Город не принял его. Город равнодушен к уехавшему земляку. Город, родной и ласковый для тех, кто жил здесь тихой провинциальной жизнью, рожал детей, радовался своим радостям, никогда не покидая его надолго. Кого ждет в свою теплую землю заросшее ивами, маленькое кладбище.
Дмитрий Сергеевич разделся и лег спать. Он долго ворочался, вспоминал свою жизнь, но потом незаметно уснул, и спал без сновидений.
Ни огня, ни давления пара.
Наутро он сел в автобус и поехал на кладбище.
У ворот появилась маленькая церковь. На белой ее стене прикреплена чугунная доска, и выпуклыми старославянскими буквами сказано, что храм построен предпринимателем таким-то, в память о погибшем сыне.
«А мы становимся цивилизованнее», подумал инженер.
Кладбище зарастало молодыми ивами. Трава — по пояс. Он медленно пробирался по узкому лабиринту проходов между оградками. Наконец заметил два знакомых креста. Дмитрий Сергеевич огорчился, увидев рядом с двумя крестами, в высокой траве, серый верх бетонного памятника. Он подумал, что ошибся, что это чужая могила. Но нет, все правильно. Вот и подросшая ива рядом.
— Безобразие, — вслух сказал Дмитрий Сергеевич, — уже в чужие оградки хоронят. Места, что ли, не хватает?
С трудом открыв заржавевшую калитку, Дмитрий Сергеевич вошел внутрь. Молодое лицо, смотревшее с керамического овала, было страшно знакомым. Он отвел траву в сторону, и прочитал облезлую, некогда золотую, надпись:
МАКСИМОВ ДМИТРИЙ СЕРГЕЕВИЧ 14 VIII 1954 — 19 XI 1975 Спи спокойно, родной сыночекНоги вдруг стали ватными, он качнулся назад, и рухнул на ржавую железную лавочку. Заныло под лопаткой, левая рука онемела. Валидол лежал во внутреннем кармане пиджака, под плоской бутылочкой. Дрожащая правая рука пыталась его достать. Коньяк упал в траву. Положив под язык таблетку, он закрыл глаза и оперся спиной на ограду.
Мозг рисовал жуткие картины, которые видеть не мог. Люди, хлопотавшие около лежащей в обмороке матери. Запах нашатыря. Почерневший, страшный отец. Офицер, сопровождающий гроб, молча ждущий неизбежных вопросов, криков, обвинений в убийстве. Он представлял здесь всю Советскую Армию, а, значит, был виновен. Тот, кто жив, всегда виновен. Два солдата, приехавшие с ним, — объекты всеобщей жалости. Похороны, мать в черном, слез уже нет… Свежая земля, закрытая венками. Снег, падающий на цветы…

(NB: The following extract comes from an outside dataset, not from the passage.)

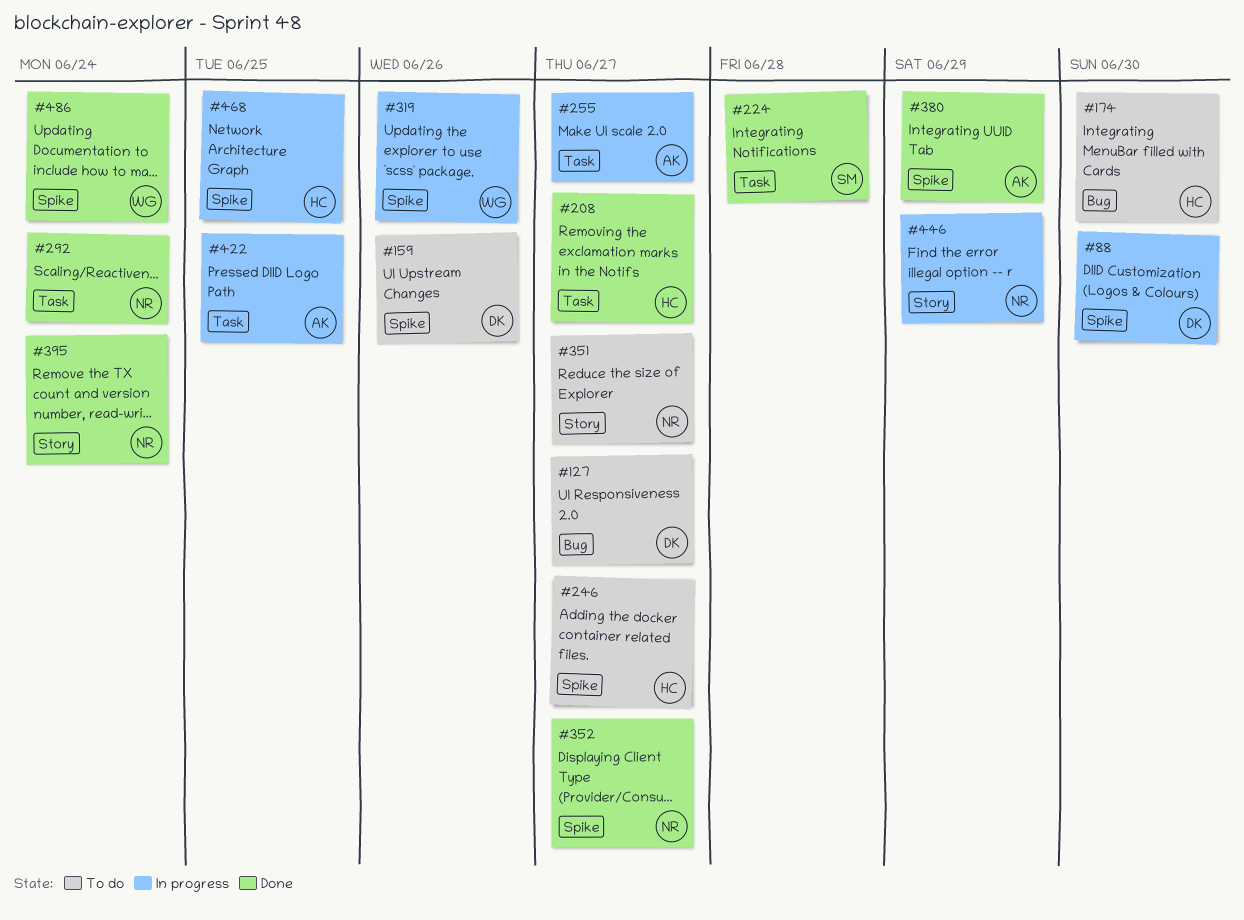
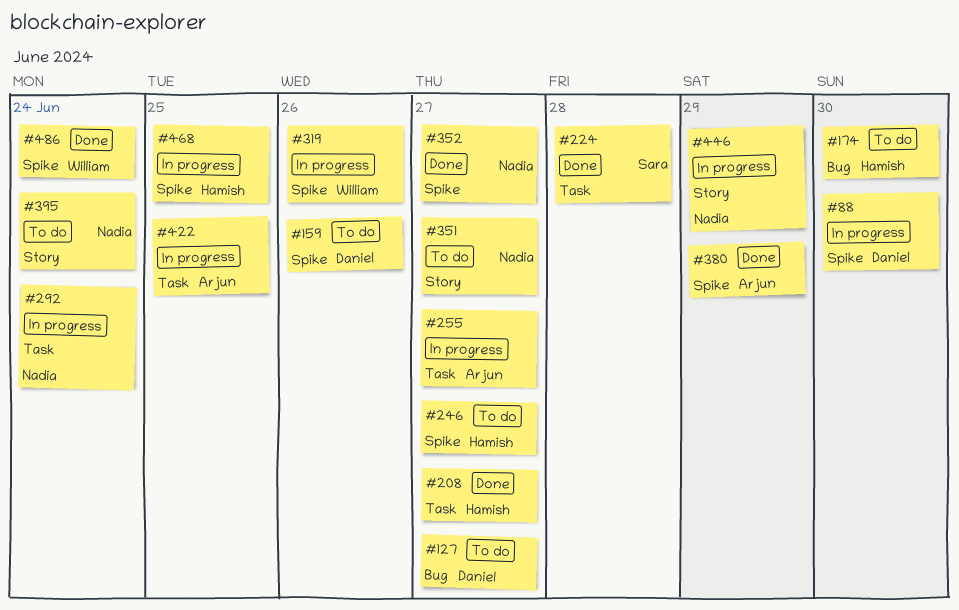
#292, status: Done -> In progress
#395, status: Done -> To do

На лбу выступила испарина. Сердце. «Господи, так это был не сон. Это все правда. Так же не бывает, не бывает. Господи, так не бывает!»
Таблетка постепенно рассасывалась, принося облегчение.
«Что теперь, как… же, это все… никто ведь ничего не знает. Только я один. Никто не поверит. Обратиться официально? Они будут искать ошибку в документах. И найдут. Нет смысла. Он в могиле. А я? Кто я?»
И островок сознания, что называется «Совесть», подсказал:
— Ты убийца, господин Максимов. Подлец и убийца. Ты вернулся в прошлое, чтобы сексуально реабилитироваться, а заодно обеспечить себе карьеру без проблем! Потешить свою одинокую, никчемную, серую жизнь.